Akıntının tarihi tortu taneleriyle ölçülüyor
Nature dergisinde yayımlanan araştırmaya göre, ABD’nin Kuzey Carolina'daki Cape Hatteras'ın önemli bir bölgesinden gelen tortuları, son 1600 yıl boyunca akıntıyı incelemek için kullandı. Daha büyük tortu taneleri daha hızlı AMOC akımlarını ve küçük tortu taneleri daha yavaş AMOC akımlarını yansıtıyor.
Araştırmacılar ayrıca AMOC akımının gücünü ölçme amacıyla Atlantik Okyanusu kıyıları boyunca derece değişimlerindeki bağlantıyı görmek için küçük deniz canlılarının kabuklarını da inceledi. Akım yavaşladığında İzlanda etrafında okyanusta büyük bir alan soğuyor ve böylece daha az sıcak su kuzeye taşınmış oluyor. Bunun bir sonucu olarak da ABD’nin doğu kıyılarındaki sular ısınıyor.
Küresel ısınmanın katkısı
Nature dergisindeki bir diğer araştırma ise termometreyle okyanusta 120 yıl içerisindeki derece değişimini incelemiş. Her iki araştırma da akıntının kuvvetinin 1600 yıl öncesine göre yüzde 15 civarında düştüğünü kabul ediyor fakat bu duruma getirdikleri açıklamalar farklı. İlk araştırma Buz Çağı’nın sonu olan 1850’ler civarından beri akıntının kuvvetinin azaldığını, küresel ısınmanın da buna katkı yaptığını iddia ediyor.

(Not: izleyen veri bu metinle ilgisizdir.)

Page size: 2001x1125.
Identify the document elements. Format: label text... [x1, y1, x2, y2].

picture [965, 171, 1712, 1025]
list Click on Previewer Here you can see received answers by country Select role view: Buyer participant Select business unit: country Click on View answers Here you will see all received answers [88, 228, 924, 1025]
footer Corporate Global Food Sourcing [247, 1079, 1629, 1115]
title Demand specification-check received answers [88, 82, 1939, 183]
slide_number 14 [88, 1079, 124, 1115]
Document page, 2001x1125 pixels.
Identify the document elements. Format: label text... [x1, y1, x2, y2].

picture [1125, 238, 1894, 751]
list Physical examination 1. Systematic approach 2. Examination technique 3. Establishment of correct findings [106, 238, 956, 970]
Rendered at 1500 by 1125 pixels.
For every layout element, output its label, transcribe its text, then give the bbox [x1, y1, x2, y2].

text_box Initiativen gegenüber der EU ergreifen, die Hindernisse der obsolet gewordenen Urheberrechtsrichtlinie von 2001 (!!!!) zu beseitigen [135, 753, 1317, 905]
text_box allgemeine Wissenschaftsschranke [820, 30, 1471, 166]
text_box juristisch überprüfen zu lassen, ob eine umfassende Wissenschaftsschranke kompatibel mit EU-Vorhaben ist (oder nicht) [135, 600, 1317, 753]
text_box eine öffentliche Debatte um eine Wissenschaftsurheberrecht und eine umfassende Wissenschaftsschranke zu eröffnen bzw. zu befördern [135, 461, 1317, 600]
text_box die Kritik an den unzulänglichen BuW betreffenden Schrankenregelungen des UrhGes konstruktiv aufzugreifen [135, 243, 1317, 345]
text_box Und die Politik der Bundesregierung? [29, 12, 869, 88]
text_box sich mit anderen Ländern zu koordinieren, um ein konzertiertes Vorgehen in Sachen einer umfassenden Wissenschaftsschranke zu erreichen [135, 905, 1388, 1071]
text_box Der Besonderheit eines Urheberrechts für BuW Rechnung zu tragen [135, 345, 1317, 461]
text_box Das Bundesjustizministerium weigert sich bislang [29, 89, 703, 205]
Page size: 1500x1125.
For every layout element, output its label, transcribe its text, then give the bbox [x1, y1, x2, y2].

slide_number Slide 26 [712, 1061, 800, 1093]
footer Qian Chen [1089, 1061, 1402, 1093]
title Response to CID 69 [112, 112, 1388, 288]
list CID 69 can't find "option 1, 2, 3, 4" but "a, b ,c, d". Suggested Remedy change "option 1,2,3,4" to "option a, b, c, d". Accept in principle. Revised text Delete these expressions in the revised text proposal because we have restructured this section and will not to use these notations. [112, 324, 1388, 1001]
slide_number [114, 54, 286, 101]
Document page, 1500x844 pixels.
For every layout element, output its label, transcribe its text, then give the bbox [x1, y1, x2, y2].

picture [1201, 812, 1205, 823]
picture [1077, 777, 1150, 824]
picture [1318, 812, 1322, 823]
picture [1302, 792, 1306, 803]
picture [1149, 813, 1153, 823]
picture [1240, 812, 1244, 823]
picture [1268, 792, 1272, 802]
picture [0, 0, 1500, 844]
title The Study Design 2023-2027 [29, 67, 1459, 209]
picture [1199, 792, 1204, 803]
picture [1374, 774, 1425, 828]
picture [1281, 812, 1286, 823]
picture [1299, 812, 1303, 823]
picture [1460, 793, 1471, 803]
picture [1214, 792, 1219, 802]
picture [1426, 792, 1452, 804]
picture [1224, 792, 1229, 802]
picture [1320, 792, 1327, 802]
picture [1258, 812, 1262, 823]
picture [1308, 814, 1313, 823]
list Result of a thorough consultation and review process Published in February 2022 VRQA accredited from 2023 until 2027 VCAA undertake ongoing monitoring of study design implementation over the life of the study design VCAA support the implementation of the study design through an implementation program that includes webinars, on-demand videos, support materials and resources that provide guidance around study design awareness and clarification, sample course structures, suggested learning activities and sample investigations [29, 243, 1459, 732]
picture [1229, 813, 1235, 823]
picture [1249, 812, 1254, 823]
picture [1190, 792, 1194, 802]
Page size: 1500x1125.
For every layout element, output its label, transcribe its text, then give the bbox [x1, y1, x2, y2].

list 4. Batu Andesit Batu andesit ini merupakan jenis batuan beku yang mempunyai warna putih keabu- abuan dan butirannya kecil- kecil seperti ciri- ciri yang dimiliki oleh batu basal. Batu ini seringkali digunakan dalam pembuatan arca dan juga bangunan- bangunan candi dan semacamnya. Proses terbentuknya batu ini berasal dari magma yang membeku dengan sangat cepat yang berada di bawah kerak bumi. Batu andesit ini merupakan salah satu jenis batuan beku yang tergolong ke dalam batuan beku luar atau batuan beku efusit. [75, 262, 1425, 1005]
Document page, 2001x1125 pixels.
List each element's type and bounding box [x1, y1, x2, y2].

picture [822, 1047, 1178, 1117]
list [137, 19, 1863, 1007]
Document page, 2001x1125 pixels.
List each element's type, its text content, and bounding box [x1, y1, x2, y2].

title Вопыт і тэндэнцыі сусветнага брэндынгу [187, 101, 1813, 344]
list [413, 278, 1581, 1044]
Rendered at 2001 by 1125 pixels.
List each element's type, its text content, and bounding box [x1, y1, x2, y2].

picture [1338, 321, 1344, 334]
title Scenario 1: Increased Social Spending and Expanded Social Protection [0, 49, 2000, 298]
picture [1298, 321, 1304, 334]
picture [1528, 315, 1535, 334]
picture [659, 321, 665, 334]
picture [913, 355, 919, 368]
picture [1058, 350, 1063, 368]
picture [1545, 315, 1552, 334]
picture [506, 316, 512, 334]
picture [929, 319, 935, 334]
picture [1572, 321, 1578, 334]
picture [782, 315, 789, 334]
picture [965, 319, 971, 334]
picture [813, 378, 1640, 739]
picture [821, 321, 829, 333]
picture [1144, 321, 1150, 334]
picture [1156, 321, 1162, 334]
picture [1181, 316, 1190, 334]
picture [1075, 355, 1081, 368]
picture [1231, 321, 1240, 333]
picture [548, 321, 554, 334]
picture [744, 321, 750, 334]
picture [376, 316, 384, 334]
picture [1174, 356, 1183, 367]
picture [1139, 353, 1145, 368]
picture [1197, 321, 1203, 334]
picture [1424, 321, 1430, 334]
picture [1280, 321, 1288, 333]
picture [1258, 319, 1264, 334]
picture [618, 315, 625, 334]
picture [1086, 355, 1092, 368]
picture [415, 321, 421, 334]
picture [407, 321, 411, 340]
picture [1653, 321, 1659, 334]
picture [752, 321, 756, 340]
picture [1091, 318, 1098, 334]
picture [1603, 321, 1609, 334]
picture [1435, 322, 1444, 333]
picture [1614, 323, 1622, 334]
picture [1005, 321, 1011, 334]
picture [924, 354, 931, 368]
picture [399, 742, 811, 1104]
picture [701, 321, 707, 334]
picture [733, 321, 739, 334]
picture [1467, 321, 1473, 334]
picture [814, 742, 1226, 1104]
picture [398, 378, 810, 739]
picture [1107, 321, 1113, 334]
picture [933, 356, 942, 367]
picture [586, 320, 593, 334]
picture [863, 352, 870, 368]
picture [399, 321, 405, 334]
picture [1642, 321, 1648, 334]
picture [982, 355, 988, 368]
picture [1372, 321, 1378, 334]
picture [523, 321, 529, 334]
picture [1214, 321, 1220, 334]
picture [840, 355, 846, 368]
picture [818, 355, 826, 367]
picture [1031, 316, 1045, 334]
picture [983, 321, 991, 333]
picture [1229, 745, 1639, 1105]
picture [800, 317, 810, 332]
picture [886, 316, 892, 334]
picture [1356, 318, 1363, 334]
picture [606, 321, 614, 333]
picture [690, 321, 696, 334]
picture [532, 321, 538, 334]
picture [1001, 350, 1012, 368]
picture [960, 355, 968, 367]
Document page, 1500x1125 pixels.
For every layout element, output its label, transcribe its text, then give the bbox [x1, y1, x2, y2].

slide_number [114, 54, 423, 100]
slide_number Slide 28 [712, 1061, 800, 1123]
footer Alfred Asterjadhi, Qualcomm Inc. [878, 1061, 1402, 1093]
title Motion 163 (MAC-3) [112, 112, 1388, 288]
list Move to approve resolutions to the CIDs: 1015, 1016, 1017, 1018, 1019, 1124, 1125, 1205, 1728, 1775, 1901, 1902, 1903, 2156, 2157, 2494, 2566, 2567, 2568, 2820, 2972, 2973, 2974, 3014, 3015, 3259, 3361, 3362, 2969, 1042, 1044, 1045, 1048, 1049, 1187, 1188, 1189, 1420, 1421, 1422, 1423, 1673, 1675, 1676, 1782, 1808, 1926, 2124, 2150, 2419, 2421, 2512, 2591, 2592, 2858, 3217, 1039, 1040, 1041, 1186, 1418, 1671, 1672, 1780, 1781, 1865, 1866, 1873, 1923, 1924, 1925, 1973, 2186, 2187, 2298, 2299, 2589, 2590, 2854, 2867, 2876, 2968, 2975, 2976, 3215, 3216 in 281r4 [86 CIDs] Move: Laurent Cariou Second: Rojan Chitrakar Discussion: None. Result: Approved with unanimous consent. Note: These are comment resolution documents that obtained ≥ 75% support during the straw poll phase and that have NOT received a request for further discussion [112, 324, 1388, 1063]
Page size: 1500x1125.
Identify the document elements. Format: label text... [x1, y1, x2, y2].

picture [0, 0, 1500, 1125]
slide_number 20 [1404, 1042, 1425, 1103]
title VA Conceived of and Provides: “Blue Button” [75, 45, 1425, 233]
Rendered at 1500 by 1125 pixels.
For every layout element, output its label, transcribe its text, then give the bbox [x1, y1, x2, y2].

İkinci araştırma ise akıntının azalmasının daha geç tarihlerde başladığını savunuyor ve fosil yakıt kullanımının buna sebep olduğu sonucuna varıyor. İki açıklama arasındaki farkın sebebinin anlaşılabilmesi için araştırmalar devam ediyor.
Robinson: "Sonuçları yıkıcı olabilir"
Açık olan şu, insan kaynaklı iklim değişikliği okyanustaki akımın yavaşlamasına ve buna bağlantılı olarak ciddi sonuçlara neden olmaya devam edecek. University of Madrid’den Alexander Robinson ve ikinci araştırmayı yürüten ekibe göre hızlı bir şekilde küresel ısınma durdurulmazsa akıntının daha da yavaşlaması bekleniyor. Robinson: “Daha önce bu seviyede görülmemiş bir değişimi yeni anlıyoruz ve bunun sonuçları çok yıkıcı olabilir” dedi.
The Day After Tomorrow
2004 yapımı bir felaket filmi olan “Yarından Sonra” (The Day After Tomorrow), akıntının hızlı bir şekilde durması ve yıkıcı bir donmayı öngörüyordu. Dr. Thornalley filmin temelde bilimsel gerçekliğe dayandığını söylese de abartının da bolca olduğunu ve değişimin filmdeki gibi birkaç günde ya da haftada olmayacağını söylüyor ve ekliyor: “Doğru olan şu ki, geçmişte AMOC akıntısının hızının azalması çok hızlı oldu ve büyük değişimlere yol açtı.” (YT/HK)
Çevre editörü Damian Carrington'un makalesi The Guardian'da 11 Nisan 2018 günü yayınlandı.